Blue Insight Cave Space

Mimari Tasarım
3andwich Design

Proje Yeri
Fujian, Çin

Tamamlanma Tarihi
2024

Toplam İnşaat Alanı
460 m²

Fotoğraflar
DONG Image

3andwich Design tarafından tasarlanan Blue Insight Cave Space, karşısında konumlandığı geniş manzaraya maksimum bakış açısı sağlarken aynı zamanda üzerinde yer aldığı coğrafyanın devamı gibi algılanan gömülü ana kütlesi ile çevresel koşullara uyum sağlıyor.
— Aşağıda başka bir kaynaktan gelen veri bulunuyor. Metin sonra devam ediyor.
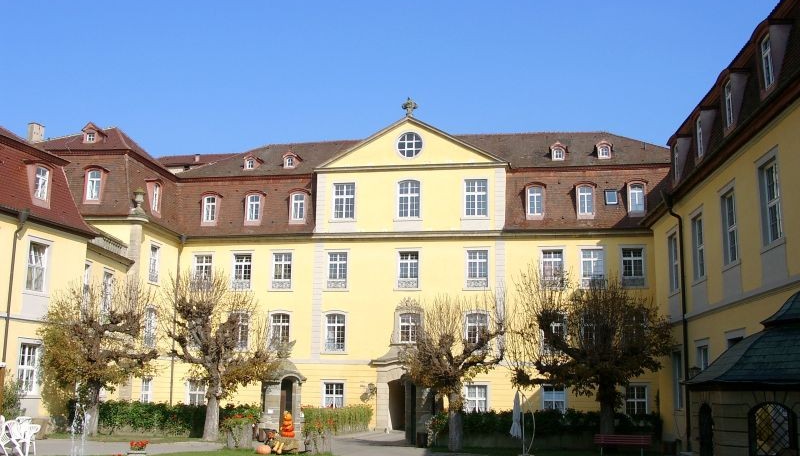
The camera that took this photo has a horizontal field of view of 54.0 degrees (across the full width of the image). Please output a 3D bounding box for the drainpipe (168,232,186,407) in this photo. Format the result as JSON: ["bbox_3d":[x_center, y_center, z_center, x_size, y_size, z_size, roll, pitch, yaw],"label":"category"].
[{"bbox_3d":[-13.707,5.906,47.785,0.300,11.234,0.350,-1,-12,10],"label":"drainpipe"}]

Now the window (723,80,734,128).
[{"bbox_3d":[13.041,-4.763,30.284,0.700,1.973,1.457,0,-11,5],"label":"window"}]

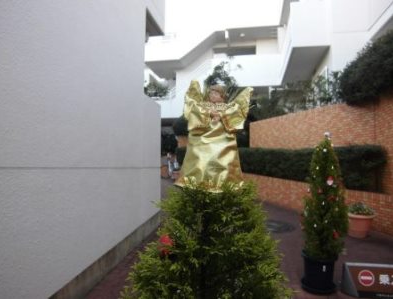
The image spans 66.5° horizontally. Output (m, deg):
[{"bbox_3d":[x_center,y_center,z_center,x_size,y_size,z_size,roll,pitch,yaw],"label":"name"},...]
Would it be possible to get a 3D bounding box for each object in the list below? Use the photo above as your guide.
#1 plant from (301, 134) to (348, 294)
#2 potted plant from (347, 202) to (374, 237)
[{"bbox_3d":[1.555,0.729,3.642,0.531,1.831,0.531,0,-4,0],"label":"plant"},{"bbox_3d":[3.499,1.474,6.304,0.550,0.691,0.550,0,-4,0],"label":"potted plant"}]

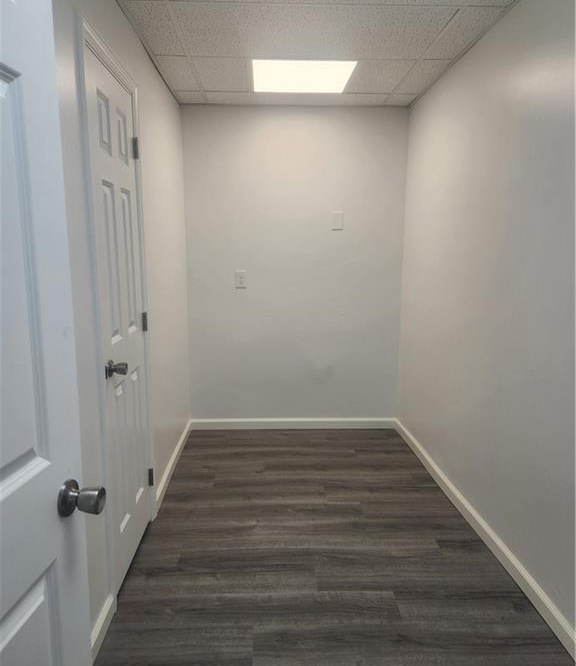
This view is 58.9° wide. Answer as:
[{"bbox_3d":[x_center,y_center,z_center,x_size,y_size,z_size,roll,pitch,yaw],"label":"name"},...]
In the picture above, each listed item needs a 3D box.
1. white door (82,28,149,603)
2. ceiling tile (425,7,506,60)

Çin’in Fujian Eyaleti, Ningde Şehri’nde, Donghai No.1 yolu boyunca konumlanan Blue Insight Cave Space, geniş bir manzaraya sahip. Platformun tam karşısında, denizden görkemli bir şekilde yükselen Bijia Dağı Adası yer alıyor; aşağıdaki kayalıklarda çok sayıda resif ve deniz mağarası bulunuyor. Projenin, orijinal alanın deniz manzarasını koruyarak turistler için kültürel aktiviteler, toplanma ve dinlenme alanları sağlaması, aynı zamanda belirli bir yiyecek-içecek işlevini de göz önünde bulundurması gerekiyormuş.

Mimari tasarım, çevre ile olan ilişkiye önem verirken düşük karbon salınımı ve enerji tasarrufu konseptini de dikkate alıyor. Tasarım ilhamını, alanın çevresindeki resifler ve deniz mağaralarından alıyor. Bina düzensiz bir şekle sahip ve dik açılı olmayan yapısı, ziyaretçilere resifleri hatırlatıyor. Yapı, toprak örtüsü formunu benimseyerek arazi kullanımını en aza indiriyor. Binanın ana gövdesi yer altına gizlenmiş, bu da çevresel faktörlere saygı göstermenin yanı sıra, iç mekan sıcaklığının nispeten sabit kalmasını sağlayarak yaz aylarında soğutma için gereken enerji tüketimini azaltıyor.

Binanın çatısı aynı zamanda bir seyir platformu olarak işlev görüyor ve üzerine eklenen toprak örtüsü ile yeni ekilen bitki örtüsü sayesinde “sıfır arazi kullanımı” konsepti uygulanıyor. Çatıda benzersiz şekillere sahip çeşitli havalandırma ve aydınlatma açıklıkları bulunuyor. Bunlar, deniz canlılarını taklit eden düz daireler, üçgenler veya uzun tüpler şeklinde tasarlanmış, çim alanın ortasında serbestçe yerleştirilmiş. Bu yapılar, turistlerin çatıdaki çimenlik alanda oynayabileceği ve fotoğraf çekebileceği unsurlar olarak işlev görürken, aynı zamanda iç mekanın havalandırmasını ve doğal aydınlatmasını sağlıyor. Binanın dış cephesi de düzensiz bir forma sahip. Yapısal ve işlevsel açıklıklar (kapılar ve pencereler) kullanılarak duvar yüzeyinde geometrik kesme ve birleştirme ilişkisi oluşturulmuş, farklı açılardaki eğimler ile bina, ölçülü bir soyutlukta bir resif gibi görünüyor. Daha doğal bir doku yaratmak için beton yüzey pürüzlendirilmiş ve binaya kayaya benzer bir his kazandırılmış.

Binanın ana girişi, çatı kısmının batı tarafında, yer altından uzanan yarı dairesel bir şekle sahip. Buradan insanlar, alçalan bir geçit aracılığıyla binanın içine girebiliyorlar. Binanın iç mekanı, birbiriyle bağlantılı birçok “mağara” alanından oluşuyor. Mimar, çevredeki deniz aşındırmasıyla oluşan kaya yapılarından ilham alarak organik ve dramatik bir mekan yaratmış. İç mekan, üç bölüme ayrılıyor: Lobi, ana alan ve lojistik alan. Ana alan, salon ve galeriden oluşuyor; her ikisi de deniz manzarasına bakan tarafta yer alıyor ve harika bir manzara sunuyor. Bu alan, sergilere, küçük toplantılara ev sahipliği yapabiliyor ve yiyecek-içecek hizmeti sunabiliyor.

Mimari aydınlatma, çevredeki ortamı ve gece hayvanlarının aktivitelerini etkilememek için mümkün olduğunca geri planda tutulmuş. Binanın yalnızca önemli noktalarına (giriş, çatı aydınlatma tüpleri ve dış cephe köşeleri) düşük güçlü aydınlatma armatürleri yerleştirilmiş, böylece hem binanın formu vurgulanmış hem de huzurlu bir atmosfer sağlanmış.